Gartner’s PC Shipment report for the third quarter this year did not offer any bright spots in PC sales. According to the report, worldwide PC shipment fell 8.6% over the year to 80.3 million units. Normally the third quarter has the advantage of back-to-school sales. But despite this advantage, sales were the lowest since 2008. Globally, Lenovo remained the market leader, with 14.15 million units shipped to command a 17.6% market share. HP (NYSE:HPQ) wasn’t too far behind, with sales of 13.73 million units or 17.1% of the market. HP was the market leader in the US with shipments of 4.33 million units, commanding 26.9% of the market. Globally, HP saw PC shipment increase 1.5%. For the U.S. market, shipment grew 4.5% over the year.
HP’s Financials
While HP’s PC shipments may be growing, the company continues to pivot away from the PC segment into the enterprise segment. HP’s Q4 revenues fell 3% over the year to $29.1 billion, ahead of the market’s projections of $28.0 billion. EPS of $1.01 fell 13% over the year but managed to surpass market expectations of $1.00.
By segment, revenues from personal systems fell 1.7% over the year to $8.58 billion driven by a 10% decline in the consumer segment. Printing revenues fell 0.6% over the year to $6.04 billion. Revenues from the enterprise group grew 1.8% over the year to $7.59 billion. Software revenues fell 9.1% over the year to $1.06 billion, and financial services revenues fell 5.6% over the year to $912 million.
By region, revenues from the Americas fell 2% over the year to $13.3 billion. EMEA fourth-quarter revenue fell 4% to $10.3 billion, and revenues from Asia Pacific and Japan were down 1% to $5.6 billion.
HP ended the year with revenues down 7% to $112.3 billion and earnings falling 12% to $3.56 per share.
HP expects EPS of $0.82-$0.86 for the current quarter and EPS of $3.55-$3.75 for the fiscal 2014. The market was looking for EPS of $0.85 for the quarter and $3.64 for the year.
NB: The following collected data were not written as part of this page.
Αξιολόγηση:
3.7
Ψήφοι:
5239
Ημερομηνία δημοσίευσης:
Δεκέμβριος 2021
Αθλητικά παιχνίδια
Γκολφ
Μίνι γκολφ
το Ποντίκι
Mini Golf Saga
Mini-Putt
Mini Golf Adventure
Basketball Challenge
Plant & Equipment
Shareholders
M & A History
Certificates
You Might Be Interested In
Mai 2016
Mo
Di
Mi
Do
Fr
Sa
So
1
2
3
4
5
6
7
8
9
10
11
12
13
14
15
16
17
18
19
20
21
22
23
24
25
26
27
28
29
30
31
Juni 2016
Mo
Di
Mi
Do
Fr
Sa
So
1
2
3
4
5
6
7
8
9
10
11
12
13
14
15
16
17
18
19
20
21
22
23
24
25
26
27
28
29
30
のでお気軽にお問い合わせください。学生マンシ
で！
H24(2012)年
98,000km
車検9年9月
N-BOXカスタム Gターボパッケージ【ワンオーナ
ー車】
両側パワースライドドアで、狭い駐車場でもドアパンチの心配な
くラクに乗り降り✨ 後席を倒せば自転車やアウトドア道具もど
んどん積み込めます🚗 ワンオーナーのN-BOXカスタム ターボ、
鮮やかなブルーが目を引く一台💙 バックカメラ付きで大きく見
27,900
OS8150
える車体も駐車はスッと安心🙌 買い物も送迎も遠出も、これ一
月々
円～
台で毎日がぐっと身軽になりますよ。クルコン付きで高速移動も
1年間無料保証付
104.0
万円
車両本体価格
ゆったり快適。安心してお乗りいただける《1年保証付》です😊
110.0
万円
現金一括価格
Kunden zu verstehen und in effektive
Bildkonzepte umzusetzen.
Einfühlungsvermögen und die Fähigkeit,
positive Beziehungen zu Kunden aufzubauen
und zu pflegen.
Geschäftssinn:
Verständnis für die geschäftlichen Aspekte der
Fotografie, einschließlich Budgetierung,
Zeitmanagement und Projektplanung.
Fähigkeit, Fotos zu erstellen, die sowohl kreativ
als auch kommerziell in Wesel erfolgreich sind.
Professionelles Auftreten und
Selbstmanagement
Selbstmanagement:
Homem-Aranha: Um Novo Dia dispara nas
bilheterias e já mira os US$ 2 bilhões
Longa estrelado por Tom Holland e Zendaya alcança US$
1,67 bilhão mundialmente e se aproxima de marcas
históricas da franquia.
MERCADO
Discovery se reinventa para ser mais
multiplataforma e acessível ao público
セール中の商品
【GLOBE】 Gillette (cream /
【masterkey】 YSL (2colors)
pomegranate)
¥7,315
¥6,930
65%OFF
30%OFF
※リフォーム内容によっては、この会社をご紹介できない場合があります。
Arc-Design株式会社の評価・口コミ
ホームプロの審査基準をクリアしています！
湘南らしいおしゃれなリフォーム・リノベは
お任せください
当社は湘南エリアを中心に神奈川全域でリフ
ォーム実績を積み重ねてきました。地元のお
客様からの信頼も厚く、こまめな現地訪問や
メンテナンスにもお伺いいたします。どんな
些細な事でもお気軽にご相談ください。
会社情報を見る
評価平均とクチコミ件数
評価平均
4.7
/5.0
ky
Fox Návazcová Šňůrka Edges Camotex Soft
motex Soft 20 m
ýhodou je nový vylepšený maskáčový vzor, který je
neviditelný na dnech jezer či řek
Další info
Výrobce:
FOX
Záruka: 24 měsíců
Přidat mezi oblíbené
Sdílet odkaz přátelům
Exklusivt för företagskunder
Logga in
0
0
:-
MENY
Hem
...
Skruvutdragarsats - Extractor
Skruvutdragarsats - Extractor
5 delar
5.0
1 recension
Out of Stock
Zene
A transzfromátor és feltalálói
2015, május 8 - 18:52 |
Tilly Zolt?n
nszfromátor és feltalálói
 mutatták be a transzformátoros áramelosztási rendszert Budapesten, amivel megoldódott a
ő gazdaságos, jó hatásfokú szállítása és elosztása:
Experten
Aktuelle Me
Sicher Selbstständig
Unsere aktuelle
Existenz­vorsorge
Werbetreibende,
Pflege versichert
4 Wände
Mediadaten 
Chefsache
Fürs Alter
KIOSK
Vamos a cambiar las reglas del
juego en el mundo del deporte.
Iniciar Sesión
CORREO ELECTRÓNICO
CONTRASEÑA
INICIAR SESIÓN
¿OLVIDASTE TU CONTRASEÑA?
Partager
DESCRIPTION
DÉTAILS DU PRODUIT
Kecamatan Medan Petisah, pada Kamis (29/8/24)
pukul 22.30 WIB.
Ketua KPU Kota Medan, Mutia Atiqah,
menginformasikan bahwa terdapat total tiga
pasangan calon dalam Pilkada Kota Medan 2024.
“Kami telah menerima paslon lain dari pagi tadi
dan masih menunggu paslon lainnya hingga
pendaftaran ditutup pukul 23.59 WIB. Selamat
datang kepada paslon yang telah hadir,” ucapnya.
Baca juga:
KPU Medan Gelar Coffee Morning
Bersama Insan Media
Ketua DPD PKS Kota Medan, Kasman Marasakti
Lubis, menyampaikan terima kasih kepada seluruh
HP’s Growing Product Offerings
As part of HP’s initiative to increase its enterprise offerings, the company continued to expand its product portfolio. It recently tied up with cloud CRM leader, Salesforce, to deliver Superpod, a dedicated instance of Salesforce that is located within Salesforce data centers but runs on HP’s Converged Infrastructure. The product will be sold to Salesforce’s enterprise customers.
Last quarter, it also launched OneView, a consumer-inspired infrastructure management platform that enables customers to improve data center operations while maintaining cost efficiencies. Through HP OneView, customers can use the virtual management appliance to deploy, configure, integrate, and update their HP BladeSystem infrastructure. It enables customers to discover, monitor, and manage the HP ProLiant servers as well. HP also upgraded the HP Vertica Analytics Platform with the Version 7, which simplifies analysis of semi-structured data.
The stock is trading at $27.36 with a market capitalization of $52.58 billion. It touched a 52-week high of $27.78 in August 2013.
The market likes the overall directional shift, it seems. My take: HP should try to find a Chinese player to sell the PC business to, and gradually move over to the software side, similar to what IBM did a while ago.